• [What is required]
Please report each line in the records below that contains the string "acousticguitarsteel", copying every such line in full.

• [Material for this exercise]
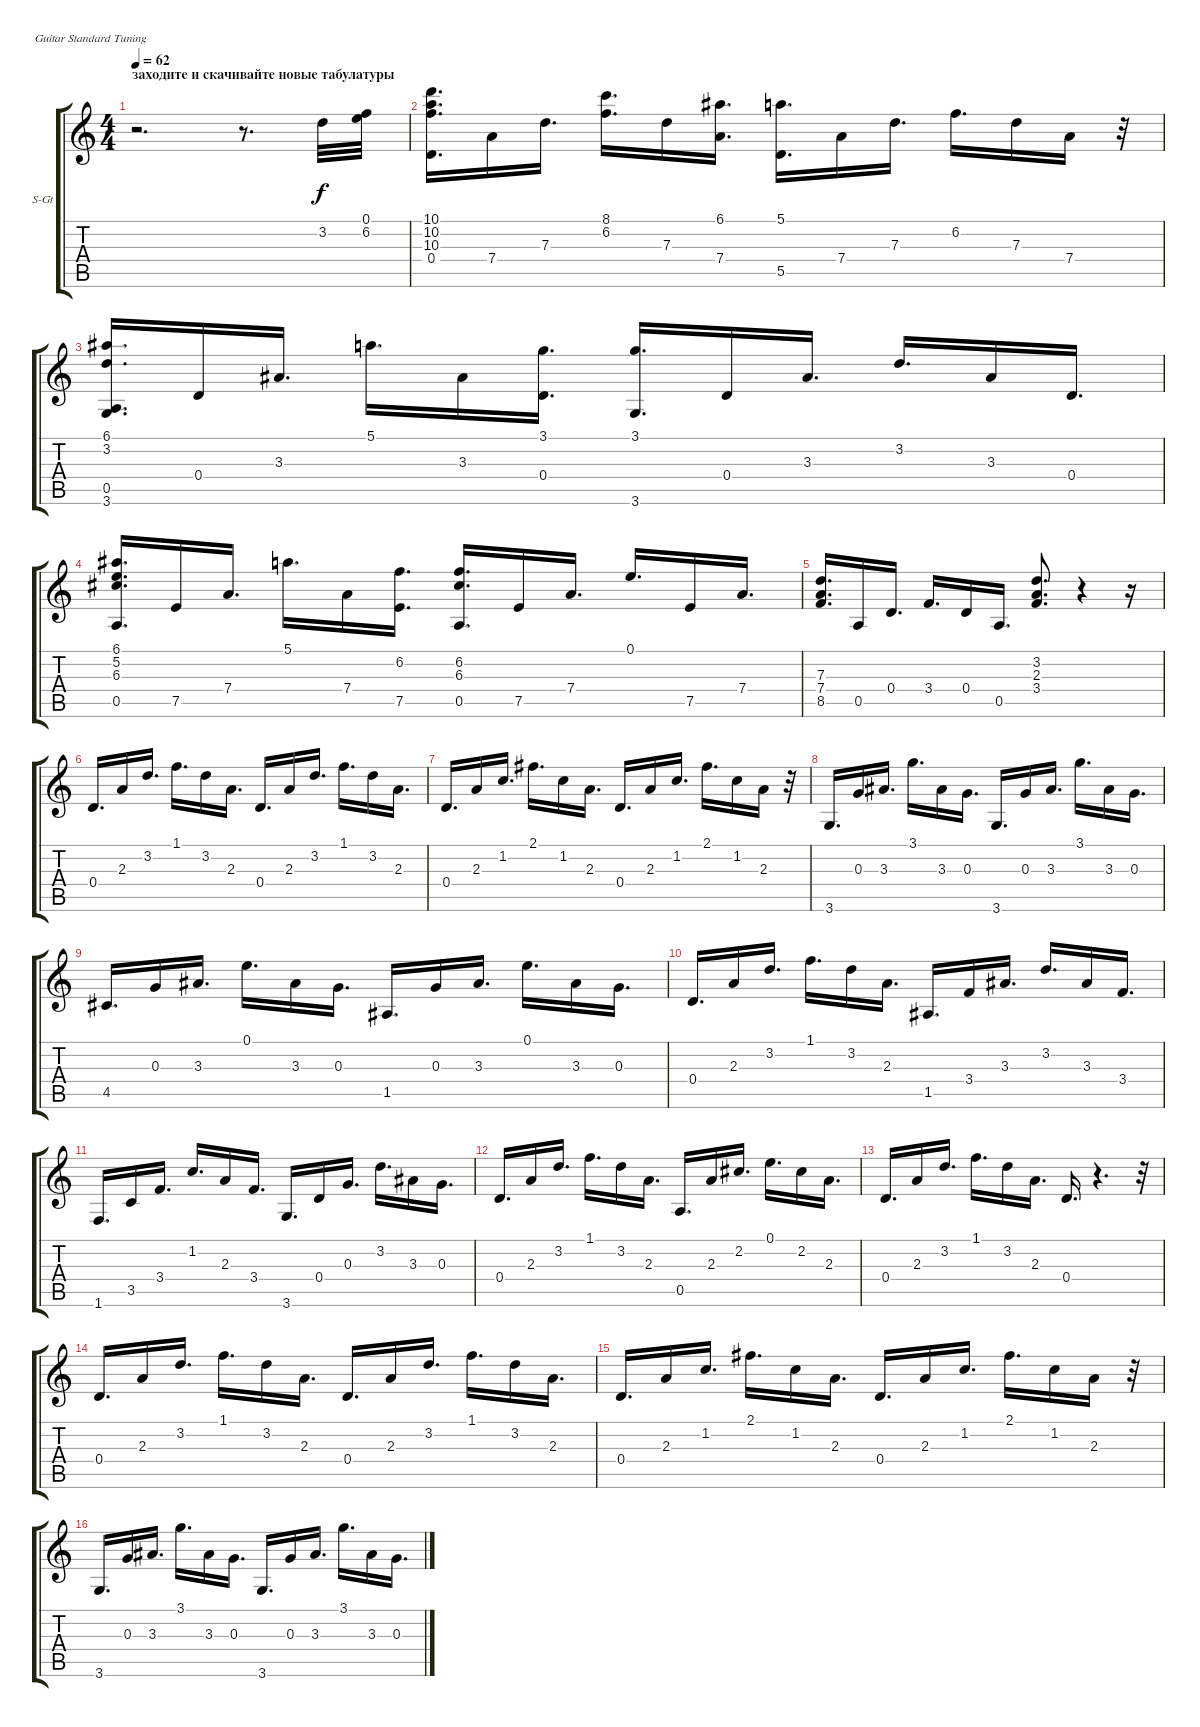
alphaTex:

\bracketExtendMode groupsimilarinstruments
\firstSystemTrackNameOrientation horizontal
\otherSystemsTrackNameOrientation horizontal
\track ("Соло/Ритм гитара" "S-Gt") {instrument acousticguitarsteel}
\staff {score tabs}
\tuning (E4 B3 G3 D3 A2 E2)
\ts (4 4)
\section ("" "заходите и скачивайте новые табулатуры")
\tempo 62
\clef g2
\ks c
r.2{d dy f instrument acousticguitarsteel} r.8{d} 3.2.32 (0.1 6.2).32 |
(10.1 10.2 10.3 0.4).16{d} 7.4.16 7.3.16{d} (8.1 6.2).16{d} 7.3.16 (6.1 7.4).16{d} (5.1 5.5).16{d} 7.4.16 7.3.16{d} 6.2.16{d} 7.3.16 7.4.16 r.32 |
(6.1 3.2 0.5 3.6).16{d} 0.4.16 3.3.16{d} 5.1.16{d} 3.3.16 (3.1 0.4).16{d} (3.1 3.6).16{d} 0.4.16 3.3.16{d} 3.2.16{d} 3.3.16 0.4.16{d} |
(6.1 5.2 6.3 0.5).16{d} 7.5.16 7.4.16{d} 5.1.16{d} 7.4.16 (6.2 7.5).16{d} (6.2 6.3 0.5).16{d} 7.5.16 7.4.16{d} 0.1.16{d} 7.5.16 7.4.16{d} |
(7.3 7.4 8.5).16{d} 0.5.16 0.4.16{d} 3.4.16{d} 0.4.16 0.5.16{d} (3.2 2.3 3.4).8{d} r.4 r.16 |
0.4.16{d} 2.3.16 3.2.16{d} 1.1.16{d} 3.2.16 2.3.16{d} 0.4.16{d} 2.3.16 3.2.16{d} 1.1.16{d} 3.2.16 2.3.16{d} |
0.4.16{d} 2.3.16 1.2.16{d} 2.1.16{d} 1.2.16 2.3.16{d} 0.4.16{d} 2.3.16 1.2.16{d} 2.1.16{d} 1.2.16 2.3.16 r.32 |
3.6.16{d} 0.3.16 3.3.16{d} 3.1.16{d} 3.3.16 0.3.16{d} 3.6.16{d} 0.3.16 3.3.16{d} 3.1.16{d} 3.3.16 0.3.16{d} |
4.5.16{d} 0.3.16 3.3.16{d} 0.1.16{d} 3.3.16 0.3.16{d} 1.5.16{d} 0.3.16 3.3.16{d} 0.1.16{d} 3.3.16 0.3.16{d} |
0.4.16{d} 2.3.16 3.2.16{d} 1.1.16{d} 3.2.16 2.3.16{d} 1.5.16{d} 3.4.16 3.3.16{d} 3.2.16{d} 3.3.16 3.4.16{d} |
1.6.16{d} 3.5.16 3.4.16{d} 1.2.16{d} 2.3.16 3.4.16{d} 3.6.16{d} 0.4.16 0.3.16{d} 3.2.16{d} 3.3.16 0.3.16{d} |
0.4.16{d} 2.3.16 3.2.16{d} 1.1.16{d} 3.2.16 2.3.16{d} 0.5.16{d} 2.3.16 2.2.16{d} 0.1.16{d} 2.2.16 2.3.16{d} |
0.4.16{d} 2.3.16 3.2.16{d} 1.1.16{d} 3.2.16 2.3.16{d} 0.4.16{d} r.4{d} r.32 |
0.4.16{d} 2.3.16 3.2.16{d} 1.1.16{d} 3.2.16 2.3.16{d} 0.4.16{d} 2.3.16 3.2.16{d} 1.1.16{d} 3.2.16 2.3.16{d} |
0.4.16{d} 2.3.16 1.2.16{d} 2.1.16{d} 1.2.16 2.3.16{d} 0.4.16{d} 2.3.16 1.2.16{d} 2.1.16{d} 1.2.16 2.3.16 r.32 |
3.6.16{d} 0.3.16 3.3.16{d} 3.1.16{d} 3.3.16 0.3.16{d} 3.6.16{d} 0.3.16 3.3.16{d} 3.1.16{d} 3.3.16 0.3.16{d}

• [Output of the task]
\track ("Соло/Ритм гитара" "S-Gt") {instrument acousticguitarsteel}
r.2{d dy f instrument acousticguitarsteel} r.8{d} 3.2.32 (0.1 6.2).32 |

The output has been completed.